SWE-rebench V2: Language-Agnostic SWE Task Collection at Scale
Researchers release a massive dataset of 32,000+ real-world coding tasks to train the next generation of software engineering AI agents.
A research team led by Ibragim Badertdinov, Maksim Nekrashevich, Anton Shevtsov, and Alexander Golubev has released SWE-rebench V2, a major new resource for training software engineering AI agents. The core problem they address is the scarcity of large-scale, executable task collections needed for effective reinforcement learning (RL) training. While benchmarks for evaluation exist, datasets suitable for training remain limited in scale, diversity, and language support. SWE-rebench V2 introduces an automated pipeline that harvests real-world tasks from GitHub repositories, synthesizes installation and test procedures via an interactive agent, and filters unsound instances using an ensemble of LLM judges validated against human annotations.
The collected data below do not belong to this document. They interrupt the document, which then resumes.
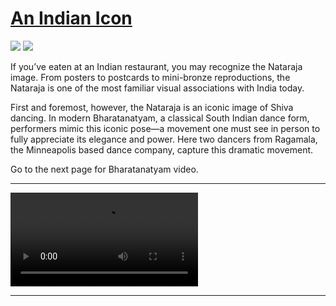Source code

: # [An Indian Icon](http://artstories.artsmia.org/#/stories/565)

![](http://cdn.dx.artsmia.org/thumbs/tn_2014_TDX_MIAArtStories_076.jpg)
![](http://cdn.dx.artsmia.org/thumbs/tn_2014_TDX_MIAArtStories_085.jpg)

If you’ve eaten at an Indian restaurant, you may recognize the Nataraja image. From posters to postcards to mini-bronze reproductions, the Nataraja is one of the most familiar visual associations with India today.

First and foremost, however, the Nataraja is an iconic image of Shiva dancing. In modern Bharatanatyam, a classical South Indian dance form, performers mimic this iconic pose—a movement one must see in person to fully appreciate its elegance and power. Here two dancers from Ragamala, the Minneapolis based dance company, capture this dramatic movement.

Go to the next page for Bharatanatyam video.

---

<video src='http://cdn.dx.artsmia.org/videos/artstories/Shankara_Sri_Giri_MIA-HD.mp4'></video>



---
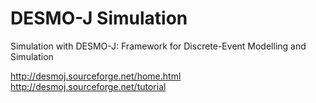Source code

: # DESMO-J Simulation
Simulation with DESMO-J: Framework for Discrete-Event Modelling and Simulation

http://desmoj.sourceforge.net/home.html  
http://desmoj.sourceforge.net/tutorial
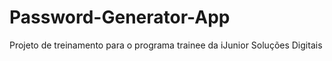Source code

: # Password-Generator-App

Projeto de treinamento para o programa trainee da iJunior Soluções Digitais

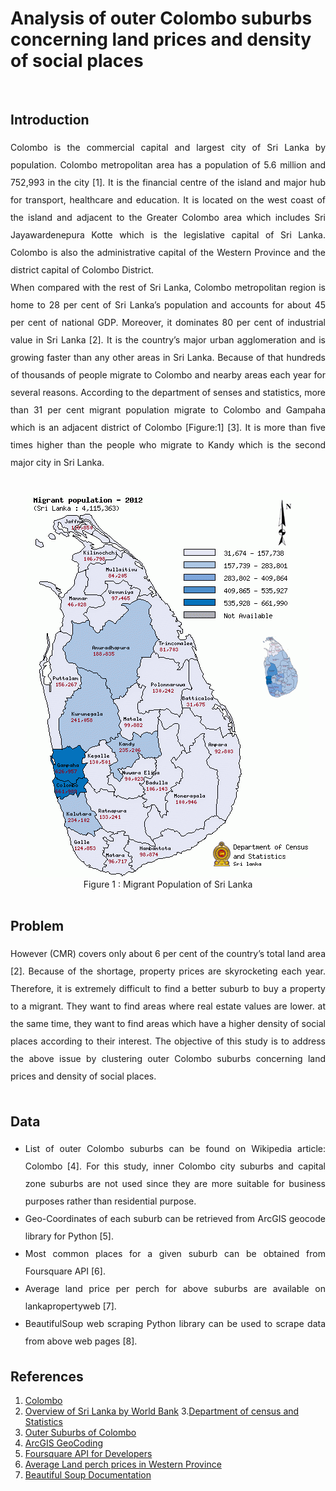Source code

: # Analysis of outer Colombo suburbs concerning land prices and density of social places

<br/>

## Introduction
<div style="text-align: justify;line-height:2">
Colombo is the commercial capital and largest city of Sri Lanka by population. Colombo metropolitan area has a population of 5.6 million and 752,993 in the city [1]. It is the financial centre of the island and major hub for transport, healthcare and education. It is located on the west coast of the island and adjacent to the Greater Colombo area which includes Sri Jayawardenepura Kotte which is the legislative capital of Sri Lanka. Colombo is also the administrative capital of the Western Province and the district capital of Colombo District.
</div>
<div style="text-align: justify;line-height:2">
When compared with the rest of Sri Lanka, Colombo metropolitan region is home to 28 per cent of Sri Lanka’s population and accounts for about 45 per cent of national GDP. Moreover, it dominates 80 per cent of industrial value in Sri Lanka [2]. It is the country’s major urban agglomeration and is growing faster than any other areas in Sri Lanka. Because of that hundreds of thousands of people migrate to Colombo and nearby areas each year for several reasons. According to the department of senses and statistics, more than 31 per cent migrant population migrate to Colombo and Gampaha which is an adjacent district of Colombo [Figure:1] [3]. It is more than five times higher than the people who migrate to Kandy which is the second major city in Sri Lanka. 
</div>
<br/>
<br/>


<div style="text-align:center;width:100%">
<img src='images/Migrant_Population_Sri_lanka.gif'/>
<br/>
Figure 1 : Migrant Population of Sri Lanka
</div>
<br/>

## Problem
<div style="text-align: justify;line-height:2">
However (CMR) covers only about 6 per cent of the country’s total land area [2]. Because of the shortage, property prices are skyrocketing each year. Therefore, it is extremely difficult to find a better suburb to buy a property to a migrant. They want to find areas where real estate values are lower. at the same time, they want to find areas which have a higher density of social places according to their interest. The objective of this study is to address the above issue by clustering outer Colombo suburbs concerning land prices and density of social places.
</div>
<br/>

## Data
<div style="text-align: justify;line-height:2">
    <ul>
        <li>
            List of outer Colombo suburbs can be found on Wikipedia article: Colombo [4]. For this study, inner Colombo city suburbs and capital zone suburbs are not used since they are more suitable for business purposes rather than residential purpose.
        </li>
        <li>
            Geo-Coordinates of each suburb can be retrieved from ArcGIS geocode library for Python [5].
        </li>
        <li>
            Most common places for a given suburb can be obtained from  Foursquare API [6].
        </li>
        <li>
            Average land price per perch for above suburbs are available on lankapropertyweb [7].
        </li>
        <li>
            BeautifulSoup web scraping Python library can be used to scrape data from above web pages [8].
        </li>
    </ul>
</div>



## References

   1. <a href='https://en.wikipedia.org/wiki/Colombo'>Colombo</a>
   2. <a href='https://www.worldbank.org/en/country/srilanka/overview#3'>Overview of Sri Lanka by World Bank</a>
   3.<a href='http://www.statistics.gov.lk/'>Department of census and Statistics</a>
   4. <a href='https://en.wikipedia.org/wiki/Colombo#Outer_suburbs'>Outer Suburbs of Colombo</a>
   5. <a href='https://developers.arcgis.com/'>ArcGIS GeoCoding</a>
   6. <a href='https://developer.foursquare.com/'>Foursquare API for Developers</a>
   7. <a href='https://www.lankapropertyweb.com/house_prices.php'>Average Land perch prices in Western Province</a>
   8. <a href='https://www.crummy.com/software/BeautifulSoup/bs4/doc/'>Beautiful Soup Documentation</a>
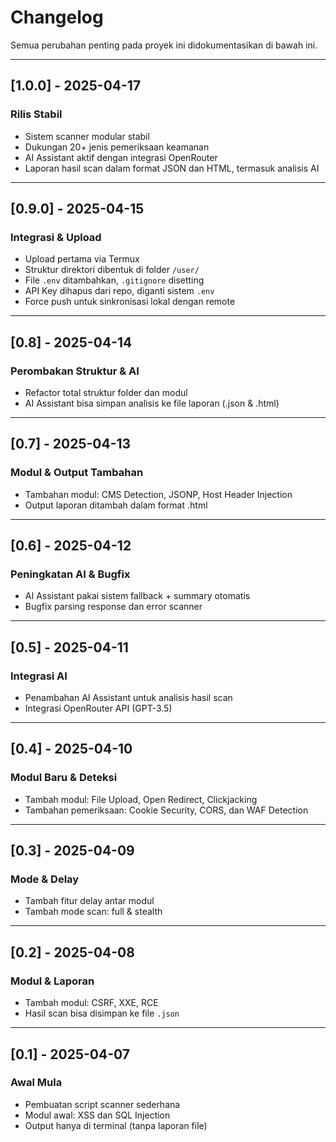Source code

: # Changelog

Semua perubahan penting pada proyek ini didokumentasikan di bawah ini.

---

## [1.0.0] - 2025-04-17

### Rilis Stabil
- Sistem scanner modular stabil
- Dukungan 20+ jenis pemeriksaan keamanan
- AI Assistant aktif dengan integrasi OpenRouter
- Laporan hasil scan dalam format JSON dan HTML, termasuk analisis AI

---

## [0.9.0] - 2025-04-15

### Integrasi & Upload
- Upload pertama via Termux
- Struktur direktori dibentuk di folder `/user/`
- File `.env` ditambahkan, `.gitignore` disetting
- API Key dihapus dari repo, diganti sistem `.env`
- Force push untuk sinkronisasi lokal dengan remote

---

## [0.8] - 2025-04-14

### Perombakan Struktur & AI
- Refactor total struktur folder dan modul
- AI Assistant bisa simpan analisis ke file laporan (.json & .html)

---

## [0.7] - 2025-04-13

### Modul & Output Tambahan
- Tambahan modul: CMS Detection, JSONP, Host Header Injection
- Output laporan ditambah dalam format .html

---

## [0.6] - 2025-04-12

### Peningkatan AI & Bugfix
- AI Assistant pakai sistem fallback + summary otomatis
- Bugfix parsing response dan error scanner

---

## [0.5] - 2025-04-11

### Integrasi AI
- Penambahan AI Assistant untuk analisis hasil scan
- Integrasi OpenRouter API (GPT-3.5)

---

## [0.4] - 2025-04-10

### Modul Baru & Deteksi
- Tambah modul: File Upload, Open Redirect, Clickjacking
- Tambahan pemeriksaan: Cookie Security, CORS, dan WAF Detection

---

## [0.3] - 2025-04-09

### Mode & Delay
- Tambah fitur delay antar modul
- Tambah mode scan: full & stealth

---

## [0.2] - 2025-04-08

### Modul & Laporan
- Tambah modul: CSRF, XXE, RCE
- Hasil scan bisa disimpan ke file `.json`

---

## [0.1] - 2025-04-07

### Awal Mula
- Pembuatan script scanner sederhana
- Modul awal: XSS dan SQL Injection
- Output hanya di terminal (tanpa laporan file)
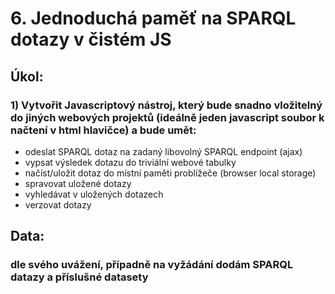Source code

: # 6. Jednoduchá paměť na SPARQL dotazy v čistém JS 

## Úkol:
### 1) Vytvořit Javascriptový nástroj, který bude snadno vložitelný do jiných webových projektů (ideálně jeden javascript soubor k načtení v html hlavičce) a bude umět:
   * odeslat SPARQL dotaz na zadaný libovolný SPARQL endpoint (ajax)
   * vypsat výsledek dotazu do triviální webové tabulky
   * načíst/uložit dotaz do místní paměti problížeče (browser local storage)
   * spravovat uložené dotazy
   * vyhledávat v uložených dotazech
   * verzovat dotazy

## Data:
### dle svého uvážení, případně na vyžádání dodám SPARQL datazy a příslušné datasety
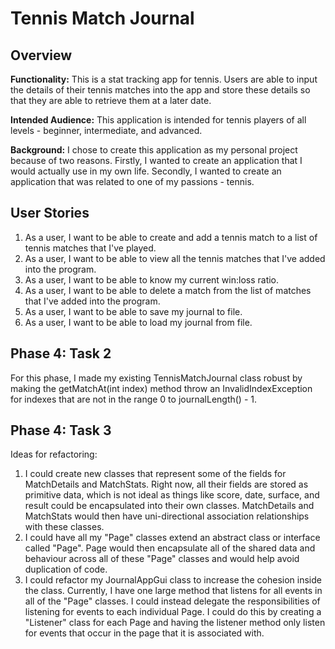 # Tennis Match Journal

## Overview

**Functionality:**
This is a stat tracking app for tennis. Users are able to input the details of their
tennis matches into the app and store these details so that they are able to retrieve
them at a later date.

**Intended Audience:**
This application is intended for tennis players of all levels - beginner, intermediate, and advanced.

**Background:**
I chose to create this application as my personal project because of two reasons.
Firstly, I wanted to create an application that I would actually use in my own life.
Secondly, I wanted to create an application that was related to one of my passions - tennis.

## User Stories

1) As a user, I want to be able to create and add a tennis match to a list of tennis matches that I've played.
2) As a user, I want to be able to view all the tennis matches that I've added into the program.
3) As a user, I want to be able to know my current win:loss ratio.
4) As a user, I want to be able to delete a match from the list of matches that I've added into the program.
5) As a user, I want to be able to save my journal to file.
6) As a user, I want to be able to load my journal from file.

## Phase 4: Task 2

For this phase, I made my existing TennisMatchJournal class robust by making the getMatchAt(int index) method
throw an InvalidIndexException for indexes that are not in the range 0 to journalLength() - 1.

## Phase 4: Task 3

Ideas for refactoring:
1) I could create new classes that represent some of the fields for MatchDetails and MatchStats. Right now,
   all their fields are stored as primitive data, which is not ideal as things like score, date, surface,
   and result could be encapsulated into their own classes. MatchDetails and MatchStats would then have
   uni-directional association relationships with these classes.
2) I could have all my "Page" classes extend an abstract class or interface called "Page". Page would then
   encapsulate all of the shared data and behaviour across all of these "Page" classes and would help avoid
   duplication of code.
3) I could refactor my JournalAppGui class to increase the cohesion inside the class. Currently, I have one
   large method that listens for all events in all of the "Page" classes. I could instead delegate the 
   responsibilities of listening for events to each individual Page. I could do this by creating a "Listener" 
   class for each Page and having the listener method only listen for events that occur in the page that it is 
   associated with.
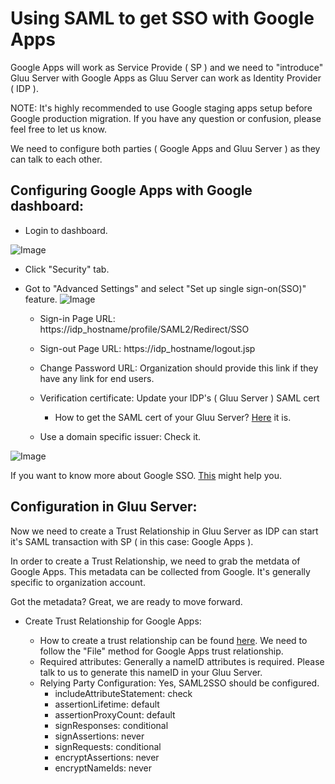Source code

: # Using SAML to get SSO with Google Apps


Google Apps will work as Service Provide ( SP ) and we need to "introduce" Gluu Server with Google Apps as Gluu Server can work as Identity Provider ( IDP ).

NOTE: It's highly recommended to use Google staging apps setup before Google
production migration. If you have any question or confusion, please feel free to
let us know.

We need to configure both parties ( Google Apps and Gluu Server ) as they can talk to each other.

## Configuring Google Apps with Google dashboard:

* Login to dashboard.

![Image](https://raw.githubusercontent.com/GluuFederation/docs/master/sources/img/SAMLTrustRelationships/GoogleAppSSO/dashboard.png?raw=true)

* Click "Security" tab.

* Got to "Advanced Settings" and select "Set up single sign-on(SSO)" feature. 
![Image](https://raw.githubusercontent.com/GluuFederation/docs/master/sources/img/SAMLTrustRelationships/GoogleAppSSO/advanced_setting.png?raw=true)

    * Sign-in Page URL: https://idp_hostname/profile/SAML2/Redirect/SSO

    * Sign-out Page URL: https://idp_hostname/logout.jsp

    * Change Password URL: Organization should provide this link if they have any link for end users.

    * Verification certificate: Update your IDP's ( Gluu Server ) SAML cert

        * How to get the SAML cert of your Gluu Server? [Here](https://support.gluu.org/questions/36/idp-certificate-entityid-location-http-redirect-location-etc/) it is. 

    * Use a domain specific issuer: Check it.

![Image](https://raw.githubusercontent.com/GluuFederation/docs/master/sources/img/SAMLTrustRelationships/GoogleAppSSO/sso_setting.png?raw=true)


If you want to know more about Google SSO. [This](https://support.google.com/a/answer/60224?hl=en) might help you. 

## Configuration in Gluu Server:

Now we need to create a Trust Relationship in Gluu Server as IDP can start it's
SAML transaction with SP ( in this case: Google Apps ). 

In order to create a Trust Relationship, we need to grab the metdata of Google
Apps. This metadata can be collected from Google. It's generally specific to
organization account. 

Got the metadata? Great, we are ready to move forward. 

* Create Trust Relationship for Google Apps: 

    * How to create a trust relationship can be found [here](http://www.gluu.org/docs/admin-guide/configuration/shibIDP/#saml-trust-relationship). We need to follow the "File" method for Google Apps trust relationship. 
    * Required attributes: Generally a nameID attributes is required. Please talk to us to generate this nameID in your Gluu Server. 
    * Relying Party Configuration: Yes, SAML2SSO should be configured. 
        * includeAttributeStatement: check
        * assertionLifetime: default 
        * assertionProxyCount: default
        * signResponses: conditional
        * signAssertions: never
        * signRequests: conditional
        * encryptAssertions: never
        * encryptNameIds: never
The pipeline has produced two key datasets: a high-quality set of 32,000+ tasks with pre-built Docker images for reproducible execution, and an extended set of 120,000+ tasks with installation instructions and metadata. These tasks span 20 programming languages and over 3,600 repositories, dramatically expanding beyond the typical focus on high-resource languages like Python. The release includes the collection code, execution environments, and instance-level metadata flagging common issues like overly restrictive tests. This provides the foundational data needed to train more capable and generalist SWE agents that can operate across diverse codebases and tech stacks, moving AI-assisted coding beyond simple code completion to handling complex, real-world software engineering workflows.
- Creates a dataset of 32,000+ executable SWE tasks with pre-built environments for RL training
- Supports 20 programming languages across 3,600+ repositories, breaking the Python/JS dominance
- Uses an interactive setup agent and LLM judge ensemble to automate task harvesting and validation
Why It Matters
Provides the massive, diverse training data needed to build AI agents that can fix bugs and implement features in real-world, multi-language codebases.